Palestinian Authority President Mahmoud Abbas -- whose genocidal, jihadi partner, Hamas, was, in a burst of surrealism, declared not a terrorist group by the European Union -- joined the forefront of the Unity March in Paris at the same time as a report was published by a Palestinian human rights group, accusing the Palestinian Authority of "waging war" against university students in the West Bank.
World leaders link arms at the Paris anti-terror rally on January 11, 2015. Palestinian Authority President Mahmoud Abbas stands at the far right of the front row. (Image source: RT video screenshot) |
Turkey, "named the world's biggest jailor of journalists in 2012 and 2013" according to the Washington Post, was also there. Turkey "ended 2014 by detaining a number of journalists ... including Ekrem Dumanli, editor in chief of Zaman, a leading newspaper" with links to an opposition movement.

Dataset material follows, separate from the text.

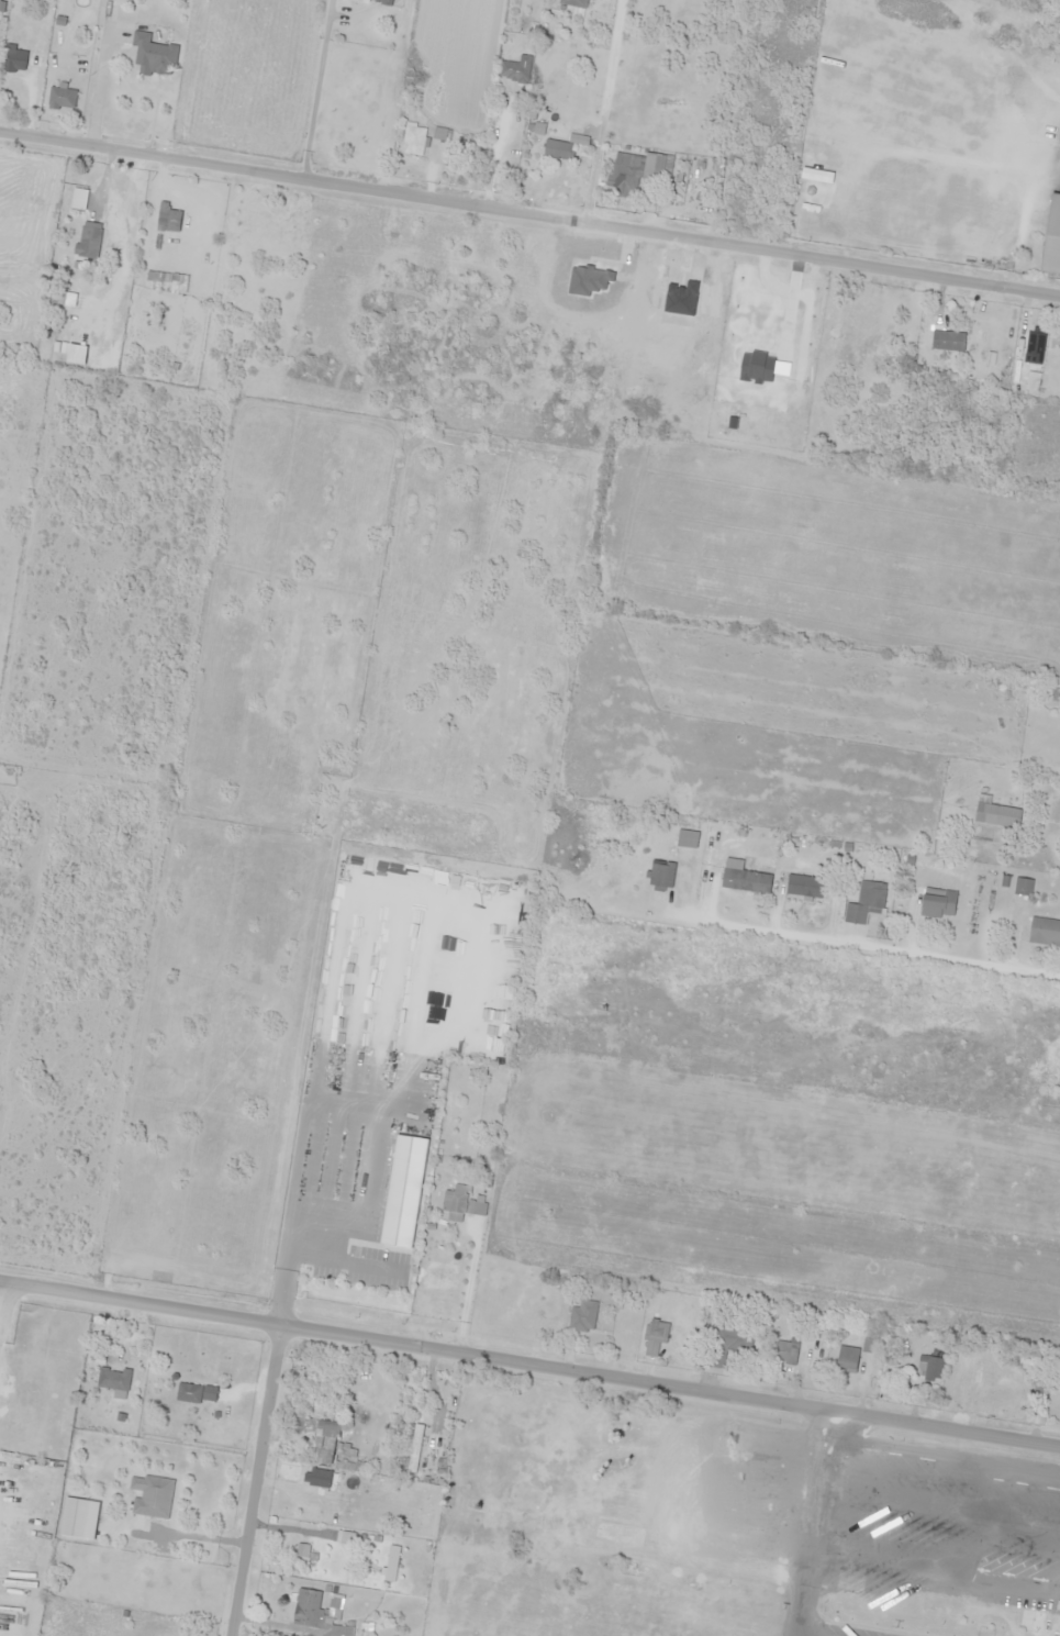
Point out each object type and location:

Meanwhile, between January 8 and January 14, as over three million copies of Charlie Hebdo were selling out and four million more being printed, there was already talk in France of hardening its laws against free speech. So this may not be a turning point either for free speech or against radical Islam. So it may be a while before we can truly say, "Nous sommes Charlie."

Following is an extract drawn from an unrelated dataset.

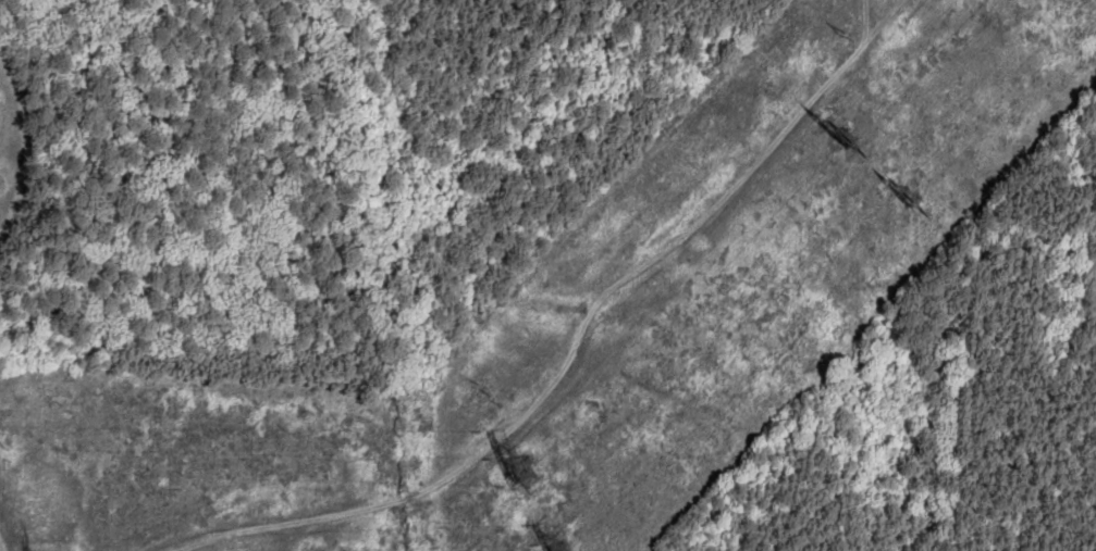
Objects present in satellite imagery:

Jeremy Havardi is a historian and journalist based in London. His books include The Greatest Briton, analytical essays on Churchill.
[1] Ezra Levant, who reprinted the cartoons in Canada, was then compelled to appear before the Alberta Human Rights Commission to defend their publication, because of a complaint lodged by Syed Soharwardy of the Islamic Supreme Council of Canada and the Edmonton Council of Muslim Communities.
[2] As also was Lars Hedegaard (for speaking in his own drawing room), Suzanne Winters, Elisabeth Sabaditsch-Wolff, or at the very east need round-the-clock-bodyguards, such as French journalist Eric Zemmour, for saying that France might be facing a virtual civil war.